Trump unter Druck – Aktienkurse taumeln




18.05.17 15:58
Cornelia Frey

Euwax

Die Zahl der Baugenehmigungen in Deutschland ging im ersten Quartal im Vergleich zum Vorjahreszeitraum um 6,6 Prozent auf 79.000 zurück. Das war der erste Rückgang in einem Quartal seit fünf Jahren. Die Baubranche profitiert seit geraumer Zeit von niedrigen Zinsen. Dadurch leisteten sich in den vergangenen Jahren immer mehr private Bauherren die eigenen vier Wände. Zudem stecken viele Investoren mangels attraktiver Anlagealternativen viel Geld in den Immobiliensektor.

Das Börsengeschehen wird aber vor allem durch die Diskussionen um Donald Trump dominiert. Nun soll ein unabhängiger Sonderermittler mögliche Russland-Verbindungen von dessen Wahlkampf-Team untersuchen. Daneben diskutieren Experten schon über ein mögliches Amtsenthebungsverfahren gegen den US-Präsidenten, weil dieser den inzwischen entlassenen FBI-Chef James Comey gedrängt haben soll, derartige Ermittlungen einzustellen.
Die daraus resultierende Unruhe an den Aktienmärkten war bereits gestern deutlich spürbar. Anleger befürchten nun offensichtlich auch, dass die Pläne um die von Donald Trump geplanten Steuersenkungen in den USA gefährdet werden könnten.

Der DAX gab bis zum frühen Nachmittag um weitere 0,8 Prozent auf 12.535 Punkte nach. Gestern hatte das deutsche Börsenbarometer bereits 1,4 Prozent verloren.

Merck bekommt Schub durch Asiengeschäft

Der Pharma- und Chemiekonzern Merck profitiert von einem starken Geschäft in Asien und Lateinamerika.

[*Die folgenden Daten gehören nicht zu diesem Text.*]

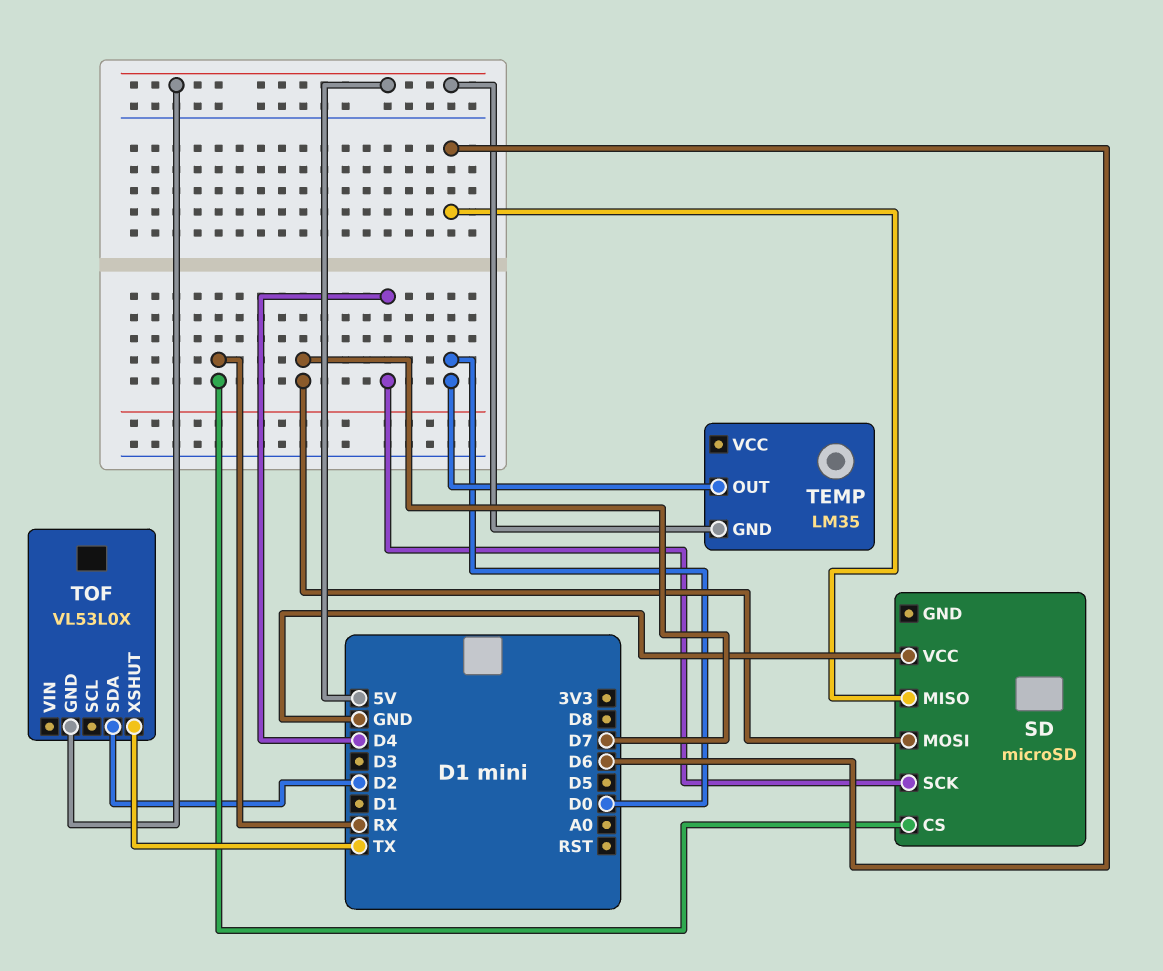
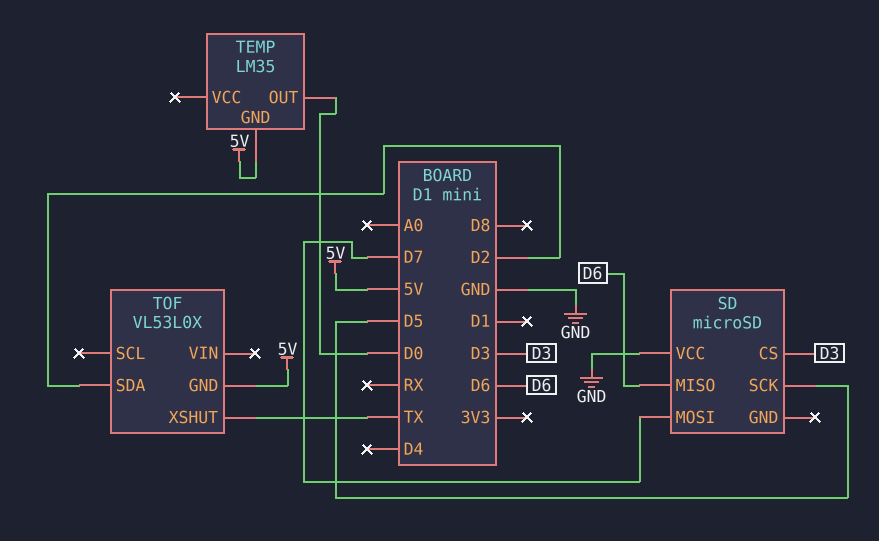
SD pin CS: RX -> D3
SD pin SCK: D4 -> D5

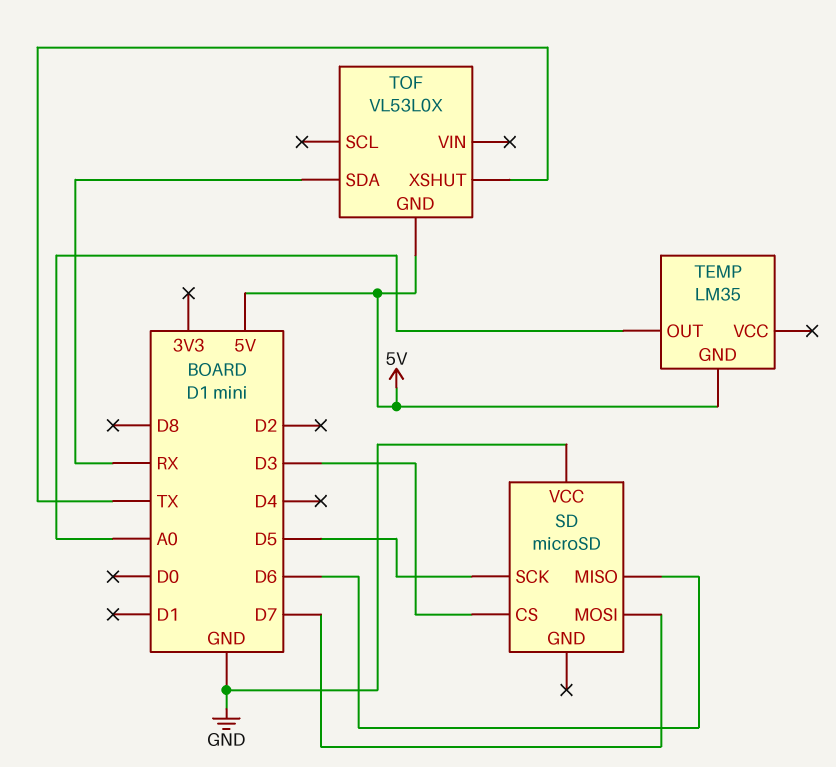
TEMP pin OUT: D0 -> A0
TOF pin SDA: D2 -> RX

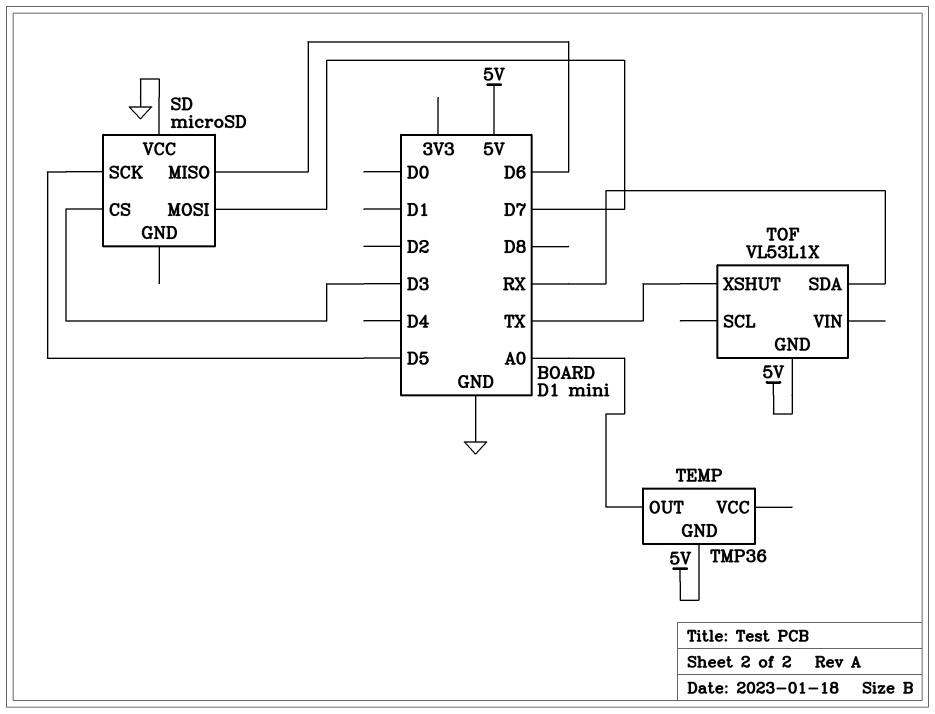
TEMP: LM35 -> TMP36
TOF: VL53L0X -> VL53L1X

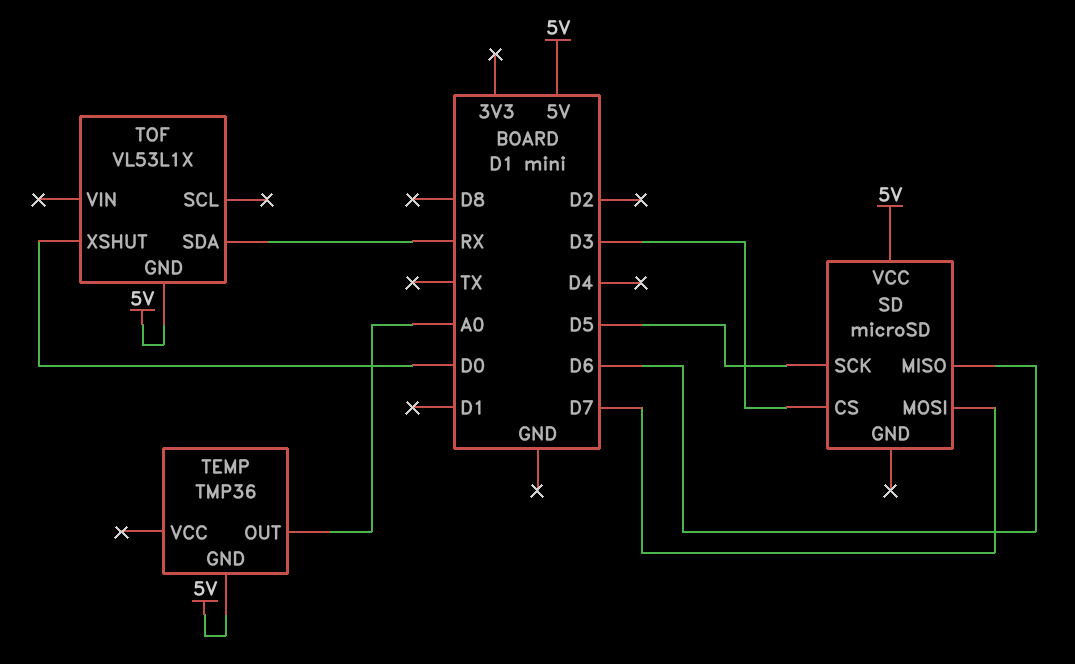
SD pin VCC: GND -> 5V
TOF pin XSHUT: TX -> D0

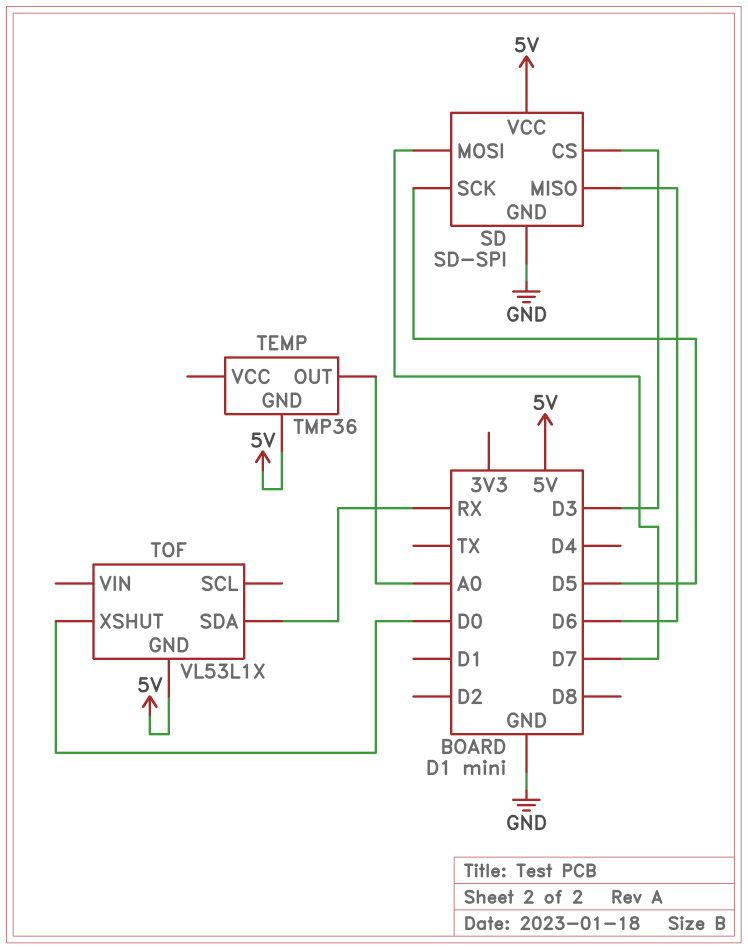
SD: microSD -> SD-SPI
SD pin GND: none -> GND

Im ersten Quartal steigerte das Darmstädter Unternehmen sein Ergebnis überraschend deutlich, hält allerdings für das Gesamtjahr weiterhin auch einen Rückgang für möglich.
Die Aktien verbilligten sich heute um 1,5 Prozent auf 109,90 Euro.

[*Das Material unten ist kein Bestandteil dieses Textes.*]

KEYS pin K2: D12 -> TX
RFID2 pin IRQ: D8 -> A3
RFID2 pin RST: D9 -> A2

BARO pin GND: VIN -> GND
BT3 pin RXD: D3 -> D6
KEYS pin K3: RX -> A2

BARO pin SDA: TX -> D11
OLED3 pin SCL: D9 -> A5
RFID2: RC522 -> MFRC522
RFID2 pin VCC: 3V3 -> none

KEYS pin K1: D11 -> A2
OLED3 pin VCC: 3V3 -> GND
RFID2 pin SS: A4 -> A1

Hauptversammlung bei der Deutschen Bank

Offenbar sieht Deutschlands größtes Geldhaus nach mehreren Krisenjahren Licht am Ende des Tunnels. Nach den Worten von Vorstandschef John Cryan auf der heute stattfindenden Hauptversammlung in der Frankfurter Festhalle habe die Deutsche Bank weitere große Rechtsstreitigkeiten abgeschlossen, allen voran das Verfahren wegen Tricksereien am US-Immobilienmarkt. Dabei ergänzte er wörtlich: “Auch wenn es weitere offene Fragen gibt: Wir gehen davon aus, dass wir das Schlimmste hinter uns haben.”
Die Skandale der Vergangenheit seien gründlich aufgearbeitet worden. Allerdings wird dies von einigen kritischen Aktionären anders gesehen.
Cryan sieht die Bank nach dem turbulenten Jahr 2016 wieder in ruhigem Fahrwasser. Die Zuversicht sei größer geworden. Man habe mit der Entscheidung, die Postbank zu integrieren, nun eine Aufstellung gefunden, die von Dauer sein werde. “In fast zwei Jahren haben wir viel gesät und gepflanzt. Jetzt geht es mehr und mehr darum, zu ernten”, erklärte John Cryan.
Die Aktien gaben heute in einem insgesamt schwachen Marktumfeld um 0,5 Prozent auf 16,77 Euro nach.